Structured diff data

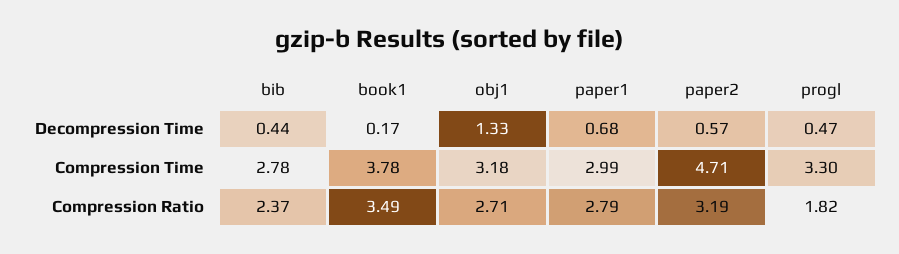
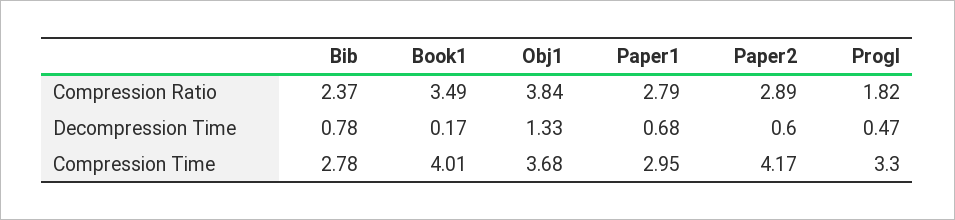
bib, Decompression Time: 0.44 -> 0.78
paper2, Decompression Time: 0.57 -> 0.6
book1, Compression Time: 3.78 -> 4.01
obj1, Compression Time: 3.18 -> 3.68
paper1, Compression Time: 2.99 -> 2.95
paper2, Compression Time: 4.71 -> 4.17
obj1, Compression Ratio: 2.71 -> 3.84
paper2, Compression Ratio: 3.19 -> 2.89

Action item: Beginning with the line that contains "paper1, Compression Time: 2.99 -> 2.95", set down every line through the end of the data without change.

Solution to this exercise:
paper1, Compression Time: 2.99 -> 2.95
paper2, Compression Time: 4.71 -> 4.17
obj1, Compression Ratio: 2.71 -> 3.84
paper2, Compression Ratio: 3.19 -> 2.89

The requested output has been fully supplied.